There are few drawbacks to the robots, the company’s employees agree, although Erica Jostedt, a Mozilla communications manager, notes that the virtual Beltzner is ruder than his flesh-and-blood Canadian counterpart.
“I came to a meeting with him, and he didn’t even open the door for me!” she said, laughing.
The robot, of course, has no arms.
That has not stopped other programmers from commuting to Silicon Valley robotically.
Each morning for the past year, Chad Evans’s robot has sat with its back to a freeway in a double aisle of cubicles occupied by software designers at Philips Healthcare in Foster City, California.
Evans, a software designer himself, sits more than 2,000 miles away at home in Atlanta.

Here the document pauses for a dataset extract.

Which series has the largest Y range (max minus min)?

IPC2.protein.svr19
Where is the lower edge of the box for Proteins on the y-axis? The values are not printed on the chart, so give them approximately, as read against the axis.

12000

But “Chadbot,” a four-foot-tall prototype built by RoboDynamics of Santa Monica, California, allows him to live where he chooses and work West Coast hours. When he is sitting at his desk in Atlanta, Evans is visible in a small monitor at the top of the robot, which is usually plugged into a recharging station. His workmates can see at a glance whether he is available for a quick chat by simply peering down the aisle.
When Evans needs to go to a meeting in Foster City or visit a colleague, he drives the robot to a desk or a meeting room. If someone is willing to help him by pressing the elevator buttons, he can even visit other floors.
“Using Skype would require me to initiate a phone call,” he said. “This gives me more of a passive ability. I’m just sitting here like I would be at my desk if I was in the office. I see people coming and going, and they see me and they think, ‘Oh yeah, there was something I wanted to ask Chad.’ ”
It took a while for his co-workers to get used to Chad as Chadbot. “The first three weeks were the weirdest experience I’ve ever had,” said Karl McGuinness, a software architect whose desk is adjacent to the robot. “You’d hear his voice, and I’d think, ‘What the heck is going on?’ ”
A Tool for the Elderly
All five of the United States companies that have announced or are already selling mobile robots are adding or experimenting with automation. For example, it will not be unusual for mobile robots in the next year to feature collision avoidance and lane-following technologies like those now offered in luxury automobiles. Already Vgo’s robot automatically parks itself when it is driven within a foot or two of its recharging station.
Such automated robots could help in caring for a rapidly aging population.
Vgo’s executives said they ultimately envisioned their robots being used by family members to pay visits and offer help to elderly parents, allowing them to remain independent longer. At the simplest, the Vgo robots could help workers in assisted-living homes check in on residents and make sure they were taking medicines at the correct time each day.
“We’re not replacing low-cost labour,” said Brad Kayton, Vgo’s chief executive. “We’re acting as a supplement for it.”